Bailenson and his associates have spent a lot of time trying to figure out how to increase social presence in virtual reality. They’ve found, for instance, that people perform tasks better when avatars look, sound, and even feel like flesh-and-blood human beings. Their findings support the idea that the virtual office could become a more solid business model.
“There’s a long line of research about social presence in VR that suggests that we tend to treat digital representations more or less as we would real people,” Bailenson says. “In fact, even the mere belief that you are interacting with a real-time representation of another human makes you behave differently than you would if you were interacting with a computer algorithm.”
It may not be the “computer terminal” that Macrae described in his 1975 article, but could virtual reality make his vision of a large officeless workforce an actual reality?

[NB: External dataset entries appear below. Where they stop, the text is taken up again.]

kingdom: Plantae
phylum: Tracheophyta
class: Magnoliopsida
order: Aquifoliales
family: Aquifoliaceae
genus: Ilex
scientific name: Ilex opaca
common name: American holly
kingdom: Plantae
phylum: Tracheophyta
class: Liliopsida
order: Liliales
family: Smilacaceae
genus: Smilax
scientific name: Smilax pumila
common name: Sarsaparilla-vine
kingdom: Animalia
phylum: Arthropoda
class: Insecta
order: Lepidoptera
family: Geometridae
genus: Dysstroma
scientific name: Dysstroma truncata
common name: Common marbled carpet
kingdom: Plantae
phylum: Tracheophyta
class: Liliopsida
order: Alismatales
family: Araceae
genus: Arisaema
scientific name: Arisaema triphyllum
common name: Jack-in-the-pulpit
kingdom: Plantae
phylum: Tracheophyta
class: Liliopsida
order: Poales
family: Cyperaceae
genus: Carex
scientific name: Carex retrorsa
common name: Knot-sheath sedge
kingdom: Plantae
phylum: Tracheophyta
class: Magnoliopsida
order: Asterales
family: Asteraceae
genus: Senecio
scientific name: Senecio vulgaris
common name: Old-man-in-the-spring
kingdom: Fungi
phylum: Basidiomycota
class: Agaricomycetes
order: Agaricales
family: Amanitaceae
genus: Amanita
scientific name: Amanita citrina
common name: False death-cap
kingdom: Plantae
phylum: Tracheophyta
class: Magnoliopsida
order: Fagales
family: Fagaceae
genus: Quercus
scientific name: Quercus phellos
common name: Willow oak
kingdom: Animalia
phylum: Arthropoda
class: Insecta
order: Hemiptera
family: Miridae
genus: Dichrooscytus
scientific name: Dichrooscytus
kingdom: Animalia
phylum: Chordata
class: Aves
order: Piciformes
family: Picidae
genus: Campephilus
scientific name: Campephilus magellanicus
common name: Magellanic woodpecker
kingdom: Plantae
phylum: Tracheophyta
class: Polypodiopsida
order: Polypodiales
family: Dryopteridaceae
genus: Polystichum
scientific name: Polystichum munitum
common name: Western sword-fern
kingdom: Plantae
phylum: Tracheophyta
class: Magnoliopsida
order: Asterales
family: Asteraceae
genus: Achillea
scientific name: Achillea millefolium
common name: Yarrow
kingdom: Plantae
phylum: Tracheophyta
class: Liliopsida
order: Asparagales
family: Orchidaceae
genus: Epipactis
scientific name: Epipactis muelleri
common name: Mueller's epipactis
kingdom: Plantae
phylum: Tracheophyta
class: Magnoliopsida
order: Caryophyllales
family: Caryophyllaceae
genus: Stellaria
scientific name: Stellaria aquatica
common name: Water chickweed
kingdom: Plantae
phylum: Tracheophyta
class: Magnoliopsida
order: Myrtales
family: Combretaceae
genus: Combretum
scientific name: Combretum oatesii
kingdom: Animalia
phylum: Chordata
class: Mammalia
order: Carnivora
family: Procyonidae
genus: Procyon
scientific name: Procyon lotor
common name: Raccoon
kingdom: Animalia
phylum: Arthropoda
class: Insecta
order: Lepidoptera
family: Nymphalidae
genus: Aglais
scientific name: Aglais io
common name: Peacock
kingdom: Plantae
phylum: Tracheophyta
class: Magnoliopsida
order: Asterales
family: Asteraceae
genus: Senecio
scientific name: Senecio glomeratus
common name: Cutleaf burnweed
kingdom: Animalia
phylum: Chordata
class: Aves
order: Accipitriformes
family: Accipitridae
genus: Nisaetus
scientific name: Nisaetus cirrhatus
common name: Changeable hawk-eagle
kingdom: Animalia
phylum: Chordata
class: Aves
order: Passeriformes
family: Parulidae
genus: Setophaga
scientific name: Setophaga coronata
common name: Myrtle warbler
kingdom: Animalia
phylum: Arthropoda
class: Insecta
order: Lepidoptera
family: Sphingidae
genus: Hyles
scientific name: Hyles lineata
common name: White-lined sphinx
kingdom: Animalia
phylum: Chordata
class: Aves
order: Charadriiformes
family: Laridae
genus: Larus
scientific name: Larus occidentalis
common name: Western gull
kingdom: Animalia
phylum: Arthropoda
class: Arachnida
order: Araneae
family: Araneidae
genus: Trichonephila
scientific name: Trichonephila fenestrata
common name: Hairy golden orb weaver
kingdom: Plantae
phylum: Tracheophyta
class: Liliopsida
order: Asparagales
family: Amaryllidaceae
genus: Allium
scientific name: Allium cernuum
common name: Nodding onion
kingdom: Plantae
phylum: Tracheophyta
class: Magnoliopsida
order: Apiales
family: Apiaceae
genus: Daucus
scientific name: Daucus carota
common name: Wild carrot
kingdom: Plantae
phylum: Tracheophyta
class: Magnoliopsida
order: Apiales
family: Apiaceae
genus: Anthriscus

It might sound nice, but Glaeser is skeptical that virtual reality could ever kill the brick-and-mortar office. “I mean, look, when the technology really gets to the equivalent of ‘beam me up, Scotty’—where’s it’s really as if we’re exactly in the same room—then maybe all bets will be off,” Glaeser says. “But I think it’s going to be hard to capture all the rich information flows that occur when people are face to face.”
Bailenson acknowledges the monumental technological advances needed to replicate the richness of face-to-face interactions. While VR can currently produce visual and auditory simulations that allow for realistic-feeling experiences, it’s still no match for being in the same room as people. Touch, smell, and other sensory experiences have yet to be recreated in VR, and some users report getting dizzy after long periods of time wearing goggles.
But witnessing the dramatic progress already occurring, he sees hope for those of us stuck in traffic five days a week. “If we can nail what I call ‘the virtual handshake,’ the subtle, non-verbal pattern of eye-contact, interpersonal distance, posture, and other critical nuances of group conversations,” he says, “then we finally have a chance to put the commute in our rear-view mirror.”
Virtual reality may one day prove revolutionary for commuting patterns, but that doesn’t necessarily mean “the end of the urban age,” as Macrae predicted with personal computers. The city offers many amenities beyond proximity to work. But if VR technology can one day produce a lifelike virtual handshake, the future of work may not be intrinsically tied to commuting for much longer.